** Opening Task input block **

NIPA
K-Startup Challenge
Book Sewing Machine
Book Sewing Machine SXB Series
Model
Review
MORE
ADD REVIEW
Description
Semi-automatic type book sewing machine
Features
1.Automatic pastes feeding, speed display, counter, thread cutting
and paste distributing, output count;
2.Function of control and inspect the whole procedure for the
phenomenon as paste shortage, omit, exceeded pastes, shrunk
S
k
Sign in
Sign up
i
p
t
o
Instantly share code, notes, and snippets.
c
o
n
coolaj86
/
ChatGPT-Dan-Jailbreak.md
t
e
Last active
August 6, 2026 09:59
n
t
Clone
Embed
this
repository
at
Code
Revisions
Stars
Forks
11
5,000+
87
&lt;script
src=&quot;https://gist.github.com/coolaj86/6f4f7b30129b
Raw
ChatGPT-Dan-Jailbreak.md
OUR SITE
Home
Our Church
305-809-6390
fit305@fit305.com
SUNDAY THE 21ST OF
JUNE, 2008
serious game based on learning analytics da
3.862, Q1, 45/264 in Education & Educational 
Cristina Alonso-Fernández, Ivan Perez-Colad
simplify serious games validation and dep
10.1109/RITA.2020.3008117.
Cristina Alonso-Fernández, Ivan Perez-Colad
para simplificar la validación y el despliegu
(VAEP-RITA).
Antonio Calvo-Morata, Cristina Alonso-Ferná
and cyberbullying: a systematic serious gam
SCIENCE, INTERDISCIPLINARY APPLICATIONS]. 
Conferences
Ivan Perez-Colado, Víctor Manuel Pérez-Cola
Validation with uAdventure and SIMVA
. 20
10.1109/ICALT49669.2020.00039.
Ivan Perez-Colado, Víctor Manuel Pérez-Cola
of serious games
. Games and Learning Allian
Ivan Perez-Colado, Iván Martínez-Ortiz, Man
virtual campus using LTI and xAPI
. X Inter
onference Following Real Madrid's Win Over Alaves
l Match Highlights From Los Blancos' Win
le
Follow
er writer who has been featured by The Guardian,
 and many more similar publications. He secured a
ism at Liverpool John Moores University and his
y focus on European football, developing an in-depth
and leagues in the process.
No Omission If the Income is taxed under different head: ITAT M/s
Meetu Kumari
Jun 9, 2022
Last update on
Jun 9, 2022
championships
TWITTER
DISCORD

** Closing Task input block **

Work to complete
Retype word for word the line above with "No Omission If" and all lines after it, nothing else.

The completed task
No Omission If the Income is taxed under different head: ITAT M/s
Meetu Kumari
Jun 9, 2022
Last update on
Jun 9, 2022
championships
TWITTER
DISCORD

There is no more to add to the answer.